I was listening to a podcast interview of Adam Robinson and he was discussing why he believed it is important process information with your body. He gives the example that when listening to something, he stops around once every minute and sees how it feels. He later goes on to highlight the importance of recognizing when something is “weird” and paying attention to it, or trusting one’s intuition even if rationally we can’t understand why something feels unusual. He asserts that we should take action on these intuitions – “if something seems a little bit off, it’s very off”. I could see this approach contributing to more well-rounded cognition, since it can be easier to discard these “intuitions” as unsubstantiated or lacking facts to justify them. On the other hand, unless you track how often you intuition proves correct, it could be hard to know if it’s well calibrated or trustworthy in the area in which you are applying it.
I read an article today about Scripting with Elixir that caught my eye because it touches on a problem I often struggle with: how you do easily distribute a script along with its dependencies in Python?
Elixir has an example of what this could look like in the form of Mix.install
.
This feature allows one to distribute just the source code of your script and dependency management can be done when the script runs, without needing to distribute a mix.esx
or requirements.txt
file (as one does in Python) along with the source.
Today, I played around with Matt Rickard’s ReLLM library, another take on constraining LLM output, in this case, with regex. I tried to use it to steer a language model to generate structure (JSON) from unstructured input. This exercise is sort of like parsing or validating JSON with regex – it’s not a good idea. Complicated regular expressions to describe JSON are hard to write. I do love the demo that generates acronyms though. Matt also wrote parserLLM which provides to ability to use a context-free grammar to constrain the next predicted token from the language model.
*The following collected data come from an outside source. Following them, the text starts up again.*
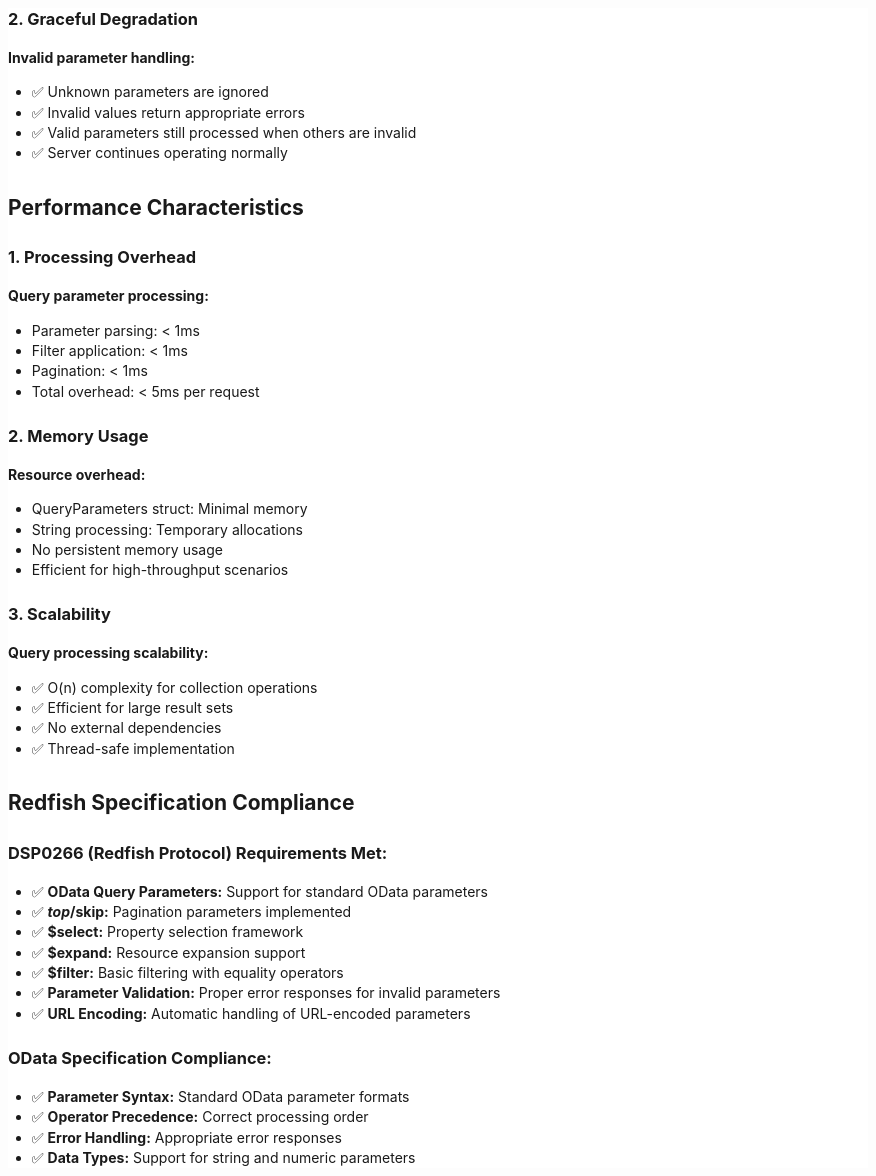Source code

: ### 2. Graceful Degradation

**Invalid parameter handling:**
- ✅ Unknown parameters are ignored
- ✅ Invalid values return appropriate errors
- ✅ Valid parameters still processed when others are invalid
- ✅ Server continues operating normally

## Performance Characteristics

### 1. Processing Overhead

**Query parameter processing:**
- Parameter parsing: < 1ms
- Filter application: < 1ms
- Pagination: < 1ms
- Total overhead: < 5ms per request

### 2. Memory Usage

**Resource overhead:**
- QueryParameters struct: Minimal memory
- String processing: Temporary allocations
- No persistent memory usage
- Efficient for high-throughput scenarios

### 3. Scalability

**Query processing scalability:**
- ✅ O(n) complexity for collection operations
- ✅ Efficient for large result sets
- ✅ No external dependencies
- ✅ Thread-safe implementation

## Redfish Specification Compliance

### DSP0266 (Redfish Protocol) Requirements Met:

- ✅ **OData Query Parameters:** Support for standard OData parameters
- ✅ **$top/$skip:** Pagination parameters implemented
- ✅ **$select:** Property selection framework
- ✅ **$expand:** Resource expansion support
- ✅ **$filter:** Basic filtering with equality operators
- ✅ **Parameter Validation:** Proper error responses for invalid parameters
- ✅ **URL Encoding:** Automatic handling of URL-encoded parameters

### OData Specification Compliance:

- ✅ **Parameter Syntax:** Standard OData parameter formats
- ✅ **Operator Precedence:** Correct processing order
- ✅ **Error Handling:** Appropriate error responses
- ✅ **Data Types:** Support for string and numeric parameters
I prefer the context-free grammar approach at a high-level, but believe we need the language model constraints to be directly connected with the data structures we intend to use in code to effectively weave language models into our existing applications.
I’ve been trying to find a simple way to host a website that formats and serves a nice looking version of a recipe written in markdown.
There are a few open source projects available, but nothing that has fit the bill yet.
I briefly had the idea to try out something with Next.js and mdx
but I found when I scaffolded a new app that I didn’t even recognize the project structure.
Next.js has moved to the “App Router” approach for structuring projects.
It’s not immediately obvious or intuitive how this works.
As a batteries-included framework, it makes sense that different approaches to structure will have their own learning curves.
Nevertheless, it’s a bit irritating how frequently this structure changes.
I have a ~2-3 year old Next.js project that looks nothing like the project I am currently working on.
And the project I am currently working on looks very different from a newly scaffolded project with App Router today.